Properties of Iterators
In this post, I’ll give an overview of three interesting properties of iterators that can affect query performance: memory, non-blocking vs. blocking, and dynamic cursor support.
All iterators require some small fixed amount of memory to store state, perform calculations, and so forth. We do not track this fixed memory or try to reserve this memory before executing a query. When we cache an executable plan, we cache this fixed memory so that we do not need to allocate it again and to speed up subsequent executions of the cached plan.
However, some iterators which we refer to as memory consuming iterators require additional memory to execute. This additional memory is used to store row data. The amount of memory required by a memory consuming operator is generally proportional to the number of rows processed. To ensure that the server does not run out of memory and that queries containing memory consuming iterators do not fail, we estimate how much memory we need and we reserve a memory grant before we execute such a query.
Memory consuming iterators can affect performance in a few ways.
- Queries with memory consuming iterators may have to wait to acquire the necessary memory grant and begin execution if the server is executing other such queries and does not have enough available memory. This can directly affect performance by delaying execution.
- If there are too many queries competing for limited memory resources, the server many suffer from reduced concurrency and/or throughput. This is generally not a major issue for data warehouses but is undesirable in OLTP systems.
- If a memory consuming iterator requests too little memory, it may need to spill data to disk during execution. Spilling can have a significant adverse impact on the query and system performance due to the extra I/O overhead. Moreover, if an iterator spills too much data, it can run out of tempdb and fail.
The main memory consuming iterators are sort, hash aggregate, and hash join.
Non-blocking vs. blocking iterators
Most iterators can be classified into two categories:
- Iterators that consume input rows and produce output rows at the same time (in the GetRow method). We often refer to these iterators as “non-blocking.”
- Iterators that consume all input rows (generally in the Open method) before producing any output rows. We refer to these iterators as “blocking” or “stop-and-go.”
The compute scalar iterator is a simple example of a non-blocking iterator. It read an input row, computes a new output value using the input values from the current row, immediately outputs the new value, and continues to the next input row.
The sort iterator is a good example of a blocking iterator. The sort cannot determine the first output row until it has read and sorted all input rows. (The last input row could be the first output row; there is no way to know until we have seen it.)
Blocking iterators often but not always consume memory. For example, as I noted above, sort consumes memory. The count(*) example which I used my earlier posts (and other scalar aggregates such as sum(*), min(*), max(*), etc.) do not consume memory yet are blocking. It is not possible to know the number of rows until we’ve read and counted them all.
If an iterator has two children, the iterator may be blocking with respect to one and non-blocking with respect to the other. Hash join (which I’ll cover in a future post) is a good example of such an iterator.

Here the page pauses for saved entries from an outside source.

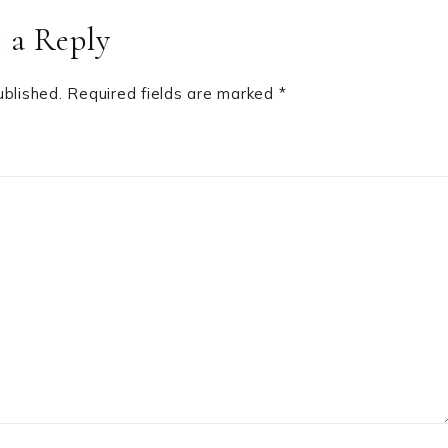
 a Reply
ublished.
Required fields are marked
*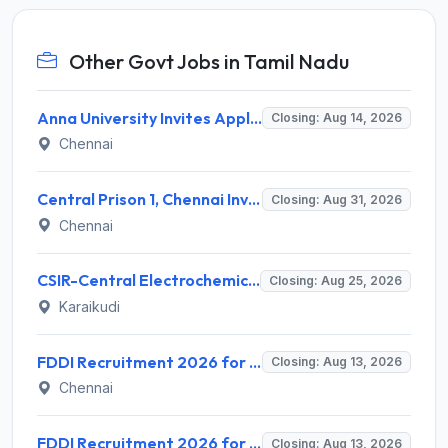
Other Govt Jobs in Tamil Nadu
Anna University Invites Application for 3 Project Scientist, Project Associate Recruitment 2026
Closing: Aug 14, 2026
Chennai
Central Prison 1, Chennai Invites Application for Social Case Work Expert Recruitment 2026
Closing: Aug 31, 2026
Chennai
CSIR-Central Electrochemical Research Institute Invites Application for 9 Project Scientist-II and Various Posts
Closing: Aug 25, 2026
Karaikudi
FDDI Recruitment 2026 for 4 Junior Faculty & Academic Support Staff – Apply Online @ fddiindia.com
Closing: Aug 13, 2026
Chennai
FDDI Recruitment 2026 for Junior Faculty and Lab Assistant – Apply Online @ fddiindia.com
Closing: Aug 13, 2026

Non-blocking iterators are generally optimal for OLTP queries where response time is important. They are especially desirable for TOP N queries or queries with a FAST N hint. Since the goal is to return rows as quickly as possible, we’d like to avoid blocking operators which might process more data than necessary before returning the first rows. Non-blocking iterators can also be useful when evaluating an EXISTS subquery where we again would like to avoid processing more data than necessary to conclude that at least one output row exists.
Hint: If a query requires ordered output, creating the right index can enable the optimizer to find a query plan that uses the index to produce the desired order instead of introducing a blocking sort. This may dramatically improve response time. Of course, there are other reasons to use indexes too.
Dynamic cursor support
The iterators used in a dynamic cursor query plan have special properties. Among other things, a dynamic cursor must be able to return a subset of the result set at a time, must be able to scan forward or backward, and must be able to acquire scroll locks. To support this functionality, an iterator must be able to save and restore its state, scan forward or backward, must process one input row for each output row it produces, and must be non-blocking. Not all iterators have all of these properties.
For a query to be executed using a dynamic cursor, the optimizer must be able to find a query plan that uses only iterators that support dynamic cursors. This is not always possible and this is why some queries cannot be executed using a dynamic cursor.
Hint: Just a creating the right index can enable the optimizer to eliminate a sort, for the same reason, it can sometimes (though not always) enable the optimizer also to find a dynamic cursor query plan. Unfortunately, this is not always possible. For example, there is no way to perform aggregation without violating the one input row for each output row property (though it is sometimes possible to work around this problem using an indexed view).
There are other ways to categorize iterators and there are many nuances that I have not covered, but I believe that the three properties that I mentioned are among the most useful to understand.